Jak jednak zauważa „RP”, zapowiadana na krótko po zmianie władzy w 2023 r. zmiana polityki w tym zakresie wydaje się być realizowana - gazeta ustaliła, że w tym roku do końca września udzielono osadzonym łącznie 4536 warunkowych przedterminowych zwolnień.
Czy kolejne 20 proc. osadzonych wyjdzie na wolność?
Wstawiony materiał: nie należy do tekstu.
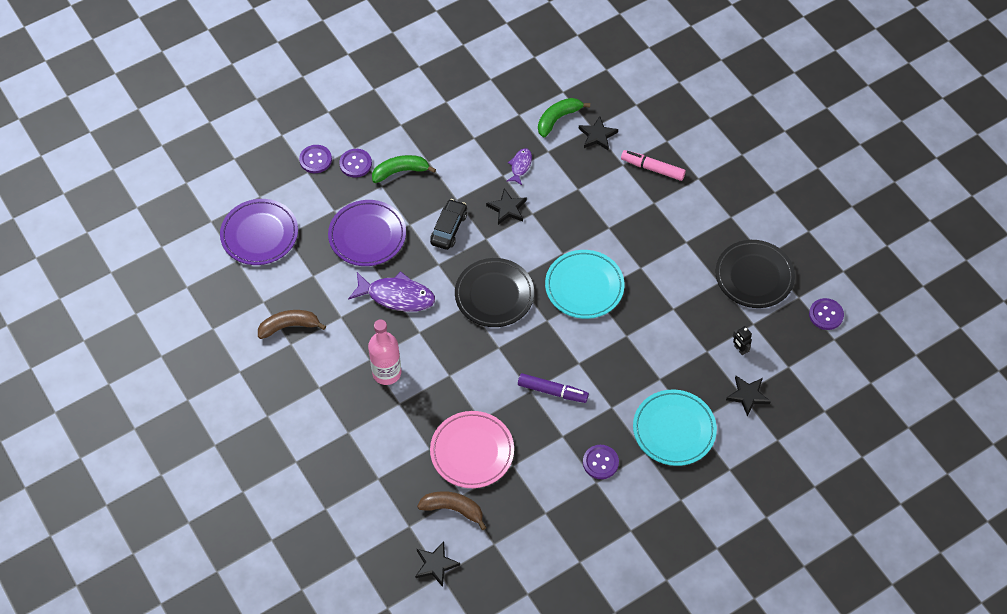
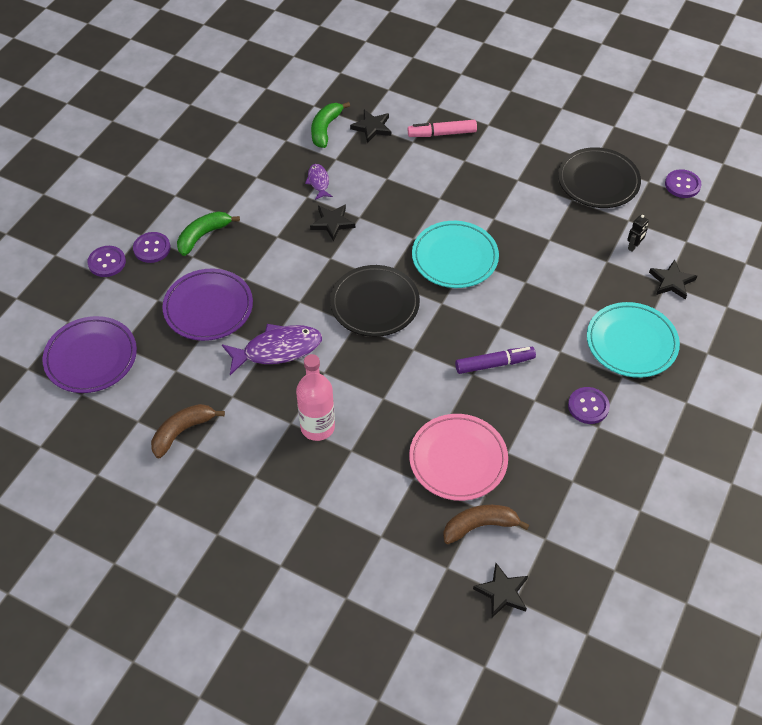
camera: 30 degrees left, 5 degrees down
black car [430,199,467,250] -> none
black robot [733,326,752,355] -> black robot turned 75 degrees counterclockwise [627,215,649,252]

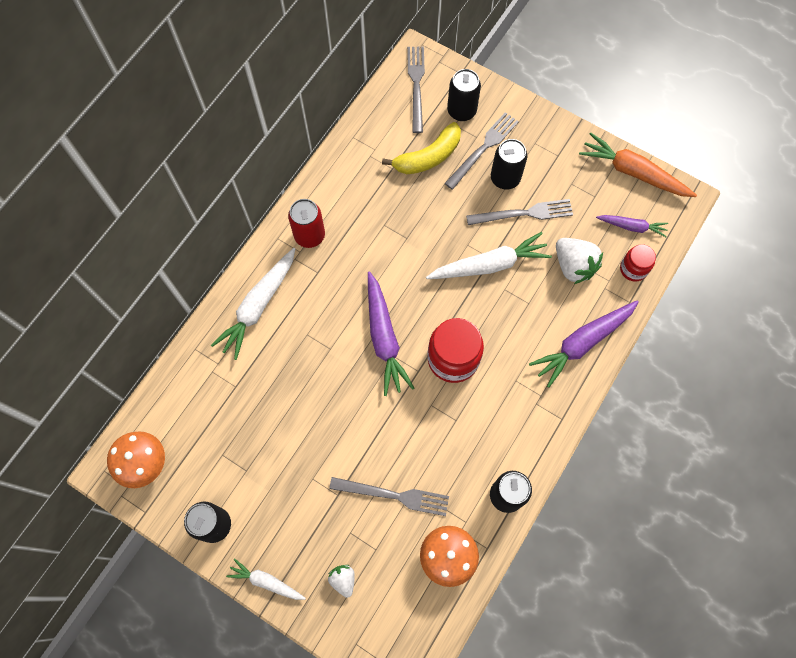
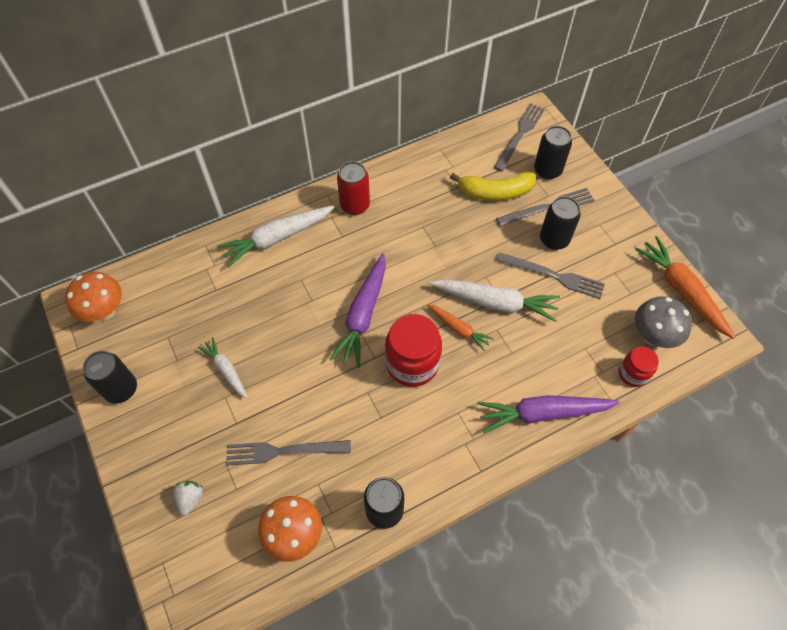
camera: 30 degrees right, 10 degrees down
white carrot [226,558,306,600] -> white carrot moved to [198,337,248,399]
grey fork [329,477,449,516] -> grey fork turned 135 degrees clockwise [226,440,351,466]
white strawberry [556,238,603,284] -> none
purple carrot [596,215,668,237] -> grey mushroom [635,296,692,348]
none -> orange carrot [427,304,494,351]

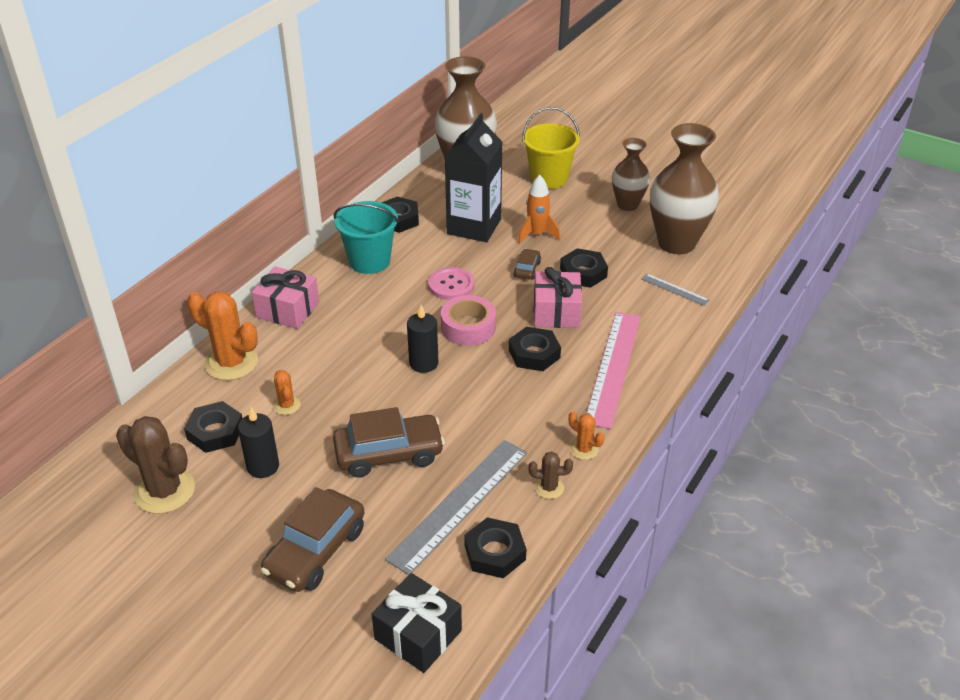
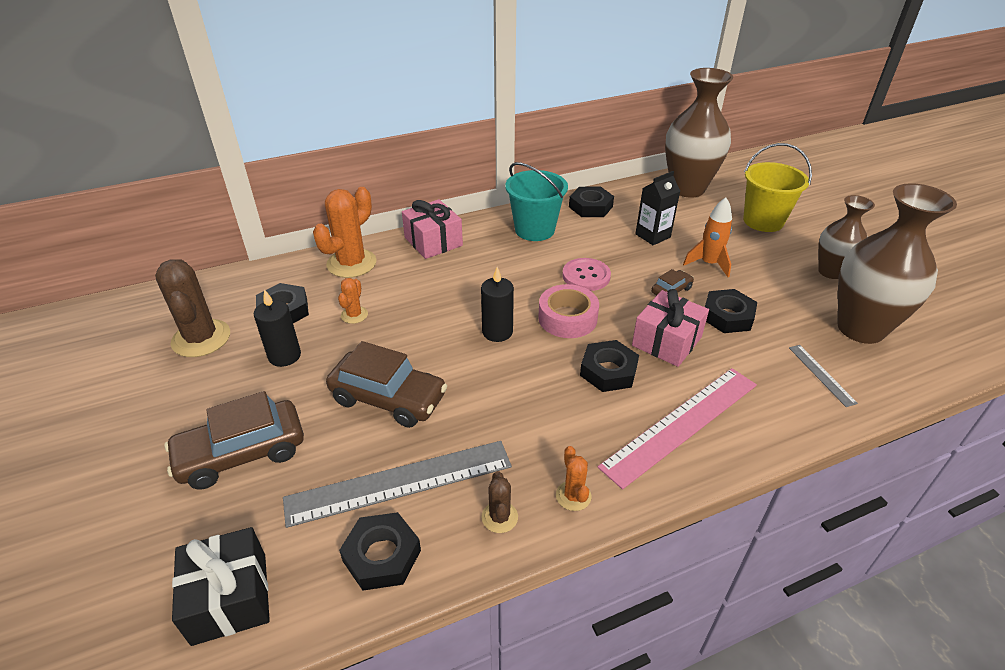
camera: 35 degrees right, 0 degrees up
orange cactus [187,291,258,381] -> orange cactus turned 60 degrees clockwise [313,187,377,278]
black carton [444,113,503,242] -> black carton [636,171,680,245], size x0.57
brown cactus [529,452,573,499] -> brown cactus turned 45 degrees clockwise [482,471,518,533]

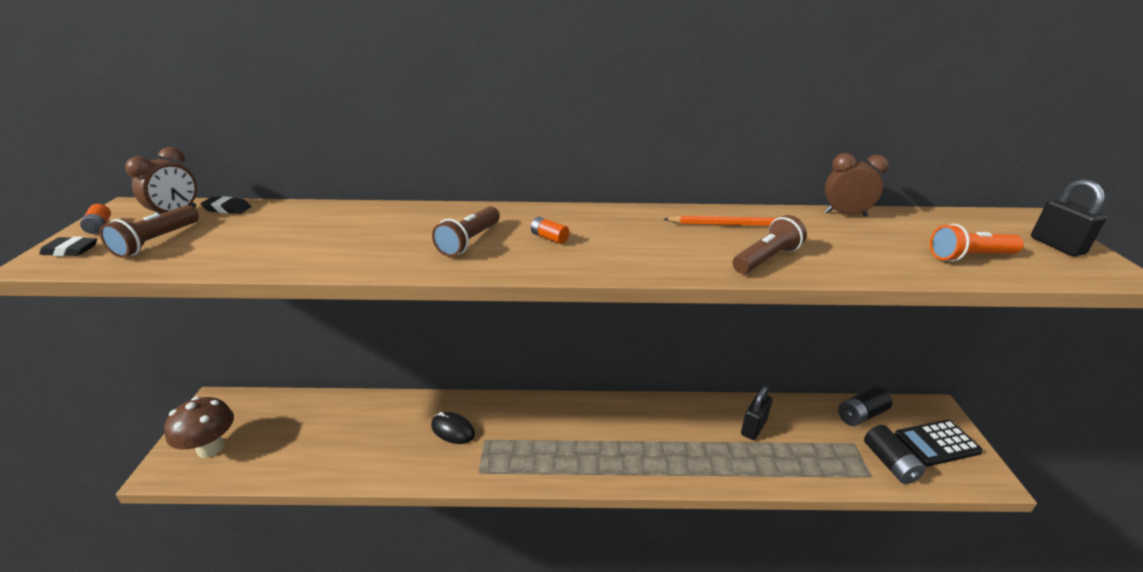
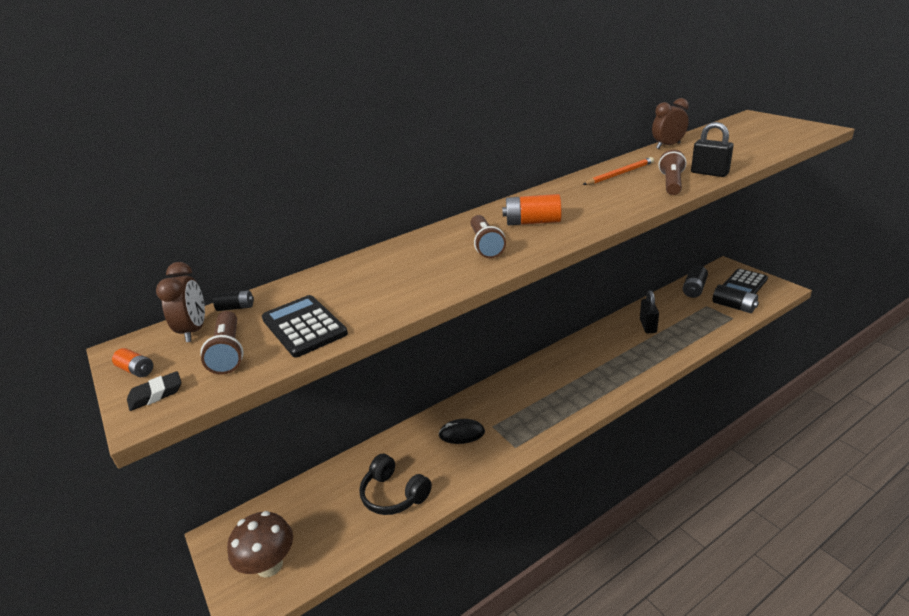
camera: 30 degrees left, 0 degrees up
black eraser [200,196,251,214] -> black battery [213,290,254,311]
orange battery [531,217,569,244] -> orange battery [502,194,562,225], size x1.83
orange flashlight [930,224,1024,262] -> none
black padlock [1031,180,1107,256] -> black padlock moved to [691,122,734,177]
none -> black calculator [262,295,348,358]
none -> black headphones [359,454,432,515]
Jeśli dotychczasowe tempo udzielania przedterminowych zwolnień się utrzyma, to do końca roku z więzień wcześniej może wyjść łącznie ponad 6 tys. osób. Oznacza to, że w pierwszych 12 miesiącach działania nowego rządu przedterminową wolność uzyskałoby o niemal 20 proc. osadzonych więcej niż przed rokiem
— zauważa „Rzeczpospolita”.
Spada liczba ludności, liczba przestępstw i w związku z tym powinna spadać też liczba więźniów. Niestety, było przeciwnie, liczba ta nawet rosła, a Polska dalej jest jednym z liderów przetrzymywania ludzi w więzieniach
— mówi „Rz” prof. Paweł Moczydłowski, były szef Służby Więziennej.